Well obviously people love fat and carbs (Doritos has a nearly perfect 50/50 calorie split between the two). I wrote a Twitter thread with some more details: 

  • Humans have affinity for cooked compounds. Evolutionarily, this makes sense since the act of cooking itself helps us consume calories efficiently. Doritos chips have numerous cooking processes to bring out these compounds: 1) corn is boiled; 2) corn chips are toasted; 3) and then fried.  
  • Flavour enhancers: There are so many (MSG, salt, garlic/onion/pepper/tomato/ powder). This mix is called “non-specific aroma”. No flavor is dominant enough to cause satiety (feeling full) and there is no “taste memory” which means you don’t get sick of it. Coca-Cola has a similar property. 
  • Contrasting texture: A Doritos bite starts with a crunch but quickly dissolves in your mouth. This is a phenomenon known as “vanishing caloric density”. The feeing of food “vanishingly in your mouth signals to the brain that you “need” more.
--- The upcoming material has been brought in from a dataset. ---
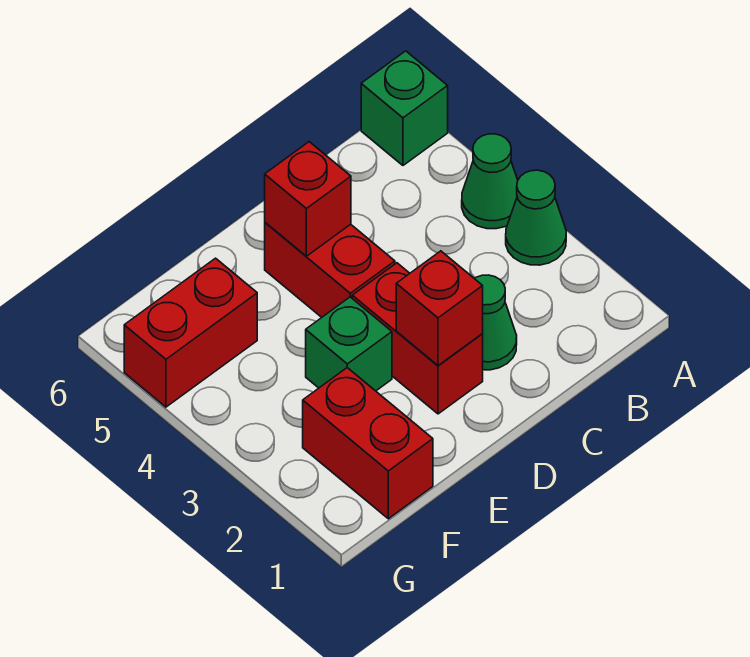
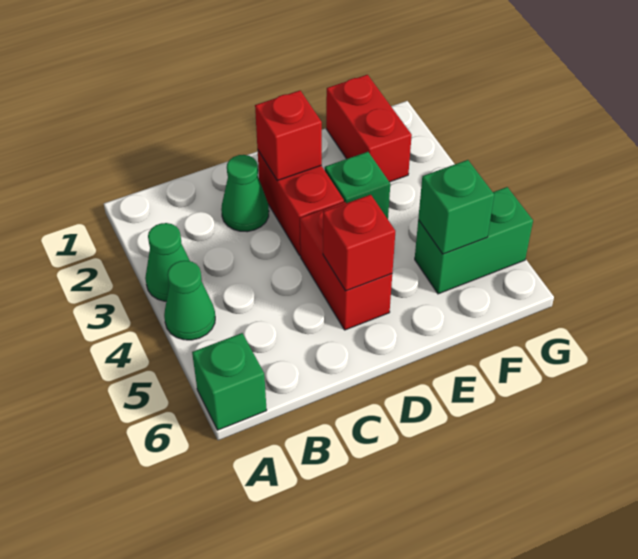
red 1x2 brick [124,258,257,407] -> green 1x2 brick [415,187,533,294]
none -> green 1x1 brick [418,160,494,254]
Another point I brought up is that the powder cheese on the chip “releases a compound called casomorphine, which attaches to the same brain receptors as heroin. This leads to a satisfying dopamine hit.”

A professor wrote me to say that “You physically cannot eat enough cheese to get a pharmacological effect from casomorphines, let alone eat enough Doritos to activate the opioid receptor. The dose is just too low.”

It makes a lot of sense to me. But when I posted the comment in the thread, it fired up this pretty hilarious reaction:

Place an open bag in front of him. hand in a spring trap and give him a single Dorito. Later, while bandaging his hand ask if the casamorphine argument is still invalid.